Cleaner, Faster and Smarter!

Mobile Asset Management System

‧Recycle collecting Truck (Ireland, UK, USA)
AR-V6002FL works as database center.
‧Installing RFID technology in all trucks. Once the bin is picked up, system will identify the ID and communicate back to the server (Waste management) through 3.5G/4G, also link data to the customer account as indicated below.


As urbanization continues to expand, the overpopulation in cities inevitably puts pressure on waste and recycling authorities. Therefore, keeping our cities clean is of the UTMost importance in civil affairs. Implementing a multitasking computer can boost the deployment of garbage truck pick-up services. For example, route planning, weigh bridge control, materials sales, and job dispatch are common tasks performed during waste management services. Despite customers’ varying time needs for trash pick-up services, the job dispatch center can always arrange a cost-effective route for each garbage truck.

At the same time, workers can use RFID technology to automatically identify and document the correct trash bins using the accurate numbers. By standardizing and automating waste collection services, we can bring ourselves one step closer to an improved way of living.

Securing a Safer Work Environment – Drivers Fatigue Management

Drivers Fatigue Management
‧Mining Truck (Australia, Brazil, USA, Indonesia)
‧AR-V6002FL works as a fatigue management & database center.

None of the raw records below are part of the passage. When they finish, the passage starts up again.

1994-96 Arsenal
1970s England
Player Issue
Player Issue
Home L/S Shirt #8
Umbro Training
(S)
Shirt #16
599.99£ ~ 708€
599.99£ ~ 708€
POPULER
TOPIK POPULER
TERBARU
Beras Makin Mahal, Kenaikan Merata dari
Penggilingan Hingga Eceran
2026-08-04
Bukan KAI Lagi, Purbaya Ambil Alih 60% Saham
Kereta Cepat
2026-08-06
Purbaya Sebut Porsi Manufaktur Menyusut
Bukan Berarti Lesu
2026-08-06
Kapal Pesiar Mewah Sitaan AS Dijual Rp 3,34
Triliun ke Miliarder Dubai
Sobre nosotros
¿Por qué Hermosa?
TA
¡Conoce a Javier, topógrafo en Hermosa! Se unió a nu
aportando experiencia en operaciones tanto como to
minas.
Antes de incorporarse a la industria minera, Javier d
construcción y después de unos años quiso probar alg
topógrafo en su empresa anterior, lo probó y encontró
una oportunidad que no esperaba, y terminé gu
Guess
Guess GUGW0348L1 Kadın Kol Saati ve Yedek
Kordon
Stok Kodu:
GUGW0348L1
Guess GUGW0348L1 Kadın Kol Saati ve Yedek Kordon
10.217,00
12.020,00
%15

Long hours of mining truck operation can take its toll on truck drivers. Accompanied with repetitive movements, drivers are easily distracted, causing work-related accidents. Preventing these accidents not only saves companies from lawsuits and considerable financial compensation, but also increases work efficiency.

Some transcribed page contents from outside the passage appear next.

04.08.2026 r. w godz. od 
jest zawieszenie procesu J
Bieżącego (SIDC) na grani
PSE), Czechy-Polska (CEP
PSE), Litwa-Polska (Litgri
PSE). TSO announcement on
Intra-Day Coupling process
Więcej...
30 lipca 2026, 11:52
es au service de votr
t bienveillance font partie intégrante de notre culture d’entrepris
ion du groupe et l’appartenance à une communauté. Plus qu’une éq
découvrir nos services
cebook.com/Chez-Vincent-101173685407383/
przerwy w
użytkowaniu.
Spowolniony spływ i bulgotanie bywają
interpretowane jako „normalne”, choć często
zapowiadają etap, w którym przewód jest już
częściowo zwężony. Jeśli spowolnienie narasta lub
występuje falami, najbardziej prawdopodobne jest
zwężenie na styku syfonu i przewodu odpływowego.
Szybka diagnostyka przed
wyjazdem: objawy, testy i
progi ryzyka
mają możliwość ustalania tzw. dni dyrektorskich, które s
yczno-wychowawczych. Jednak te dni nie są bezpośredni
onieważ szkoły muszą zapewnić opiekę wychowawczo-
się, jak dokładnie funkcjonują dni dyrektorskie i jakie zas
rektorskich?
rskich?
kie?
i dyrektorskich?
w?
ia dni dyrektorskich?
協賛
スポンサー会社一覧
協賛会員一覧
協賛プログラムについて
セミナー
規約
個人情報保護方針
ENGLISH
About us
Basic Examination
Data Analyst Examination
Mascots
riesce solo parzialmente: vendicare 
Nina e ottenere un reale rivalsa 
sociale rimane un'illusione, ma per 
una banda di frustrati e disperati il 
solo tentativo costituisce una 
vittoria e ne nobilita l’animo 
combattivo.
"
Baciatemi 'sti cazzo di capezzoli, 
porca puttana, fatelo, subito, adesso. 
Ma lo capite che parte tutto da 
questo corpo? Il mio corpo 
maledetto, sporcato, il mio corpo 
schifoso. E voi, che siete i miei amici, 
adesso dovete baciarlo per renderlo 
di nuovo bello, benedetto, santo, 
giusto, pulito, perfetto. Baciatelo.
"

To enforce safety measurements at mining sites, acrosser’s industrial-grade in-vehicle computer was installed on each mining truck, and integrated with an infrared sensor. The sensor could detect whether the driver was fatigue or not based on eye movements, and send a quick vibration alert to the driver’s chair as a warning. The message was simultaneously sent to the job dispatch center to notify fleet managers to arrange a replacement to avoid the occurrence of any severe problems.

Big Brother Is Watching Your Vehicle—in Real Time

Government narcotics agents have secretly built a database of “hundreds of millions of records” on the movement of in-vehicle pc in the United States, the Wall Street Journal reports. The information, originally meant to help steer police toward suspects in drug-smuggling cases, is now used in kidnapping cases and other crimes.

An important point of the program is to confiscate cars and other assets of people suspected of crimes. Such civil forfeiture, as it is called, is controversial in part because it has far fewer safeguards against abuse than punishments made in criminal cases. Whether the car-tracking intelligence program is supervised by the courts remains unclear, the Journal says.

It had already been known that the Drug Enforcement Agency (DEA) tracked the license plates of cars coming in from Mexico. The news is that the agency, together with state and local authorities, is also conducting surveillance  on major highways elsewhere in the country.

According to the Journal, highway in-vehicle pc cameras not only note the time, direction and location of vehicles but also record “visual images of drivers and passengers, which are sometimes clear enough for network security investigators to confirm identities, according to DEA documents and people familiar with the program.” Earlier, the agency had held on to such embedded computer data for two years, but it says it now deletes it after three months.

The newspaper says it bases its account on interviews with government network security officials and on government documents, some supplied by the American Civil Liberties Union, which had obtained them under the Freedom of Information Act.

In scope and intent the embedded computer program resembles another recently uncovered surveillance program of the U.S. Marshalls Service, one that uses airplanes to scoop up information on cell phones across the country. Both the DEA and the Marshalls Service are part of the U.S. Justice Department.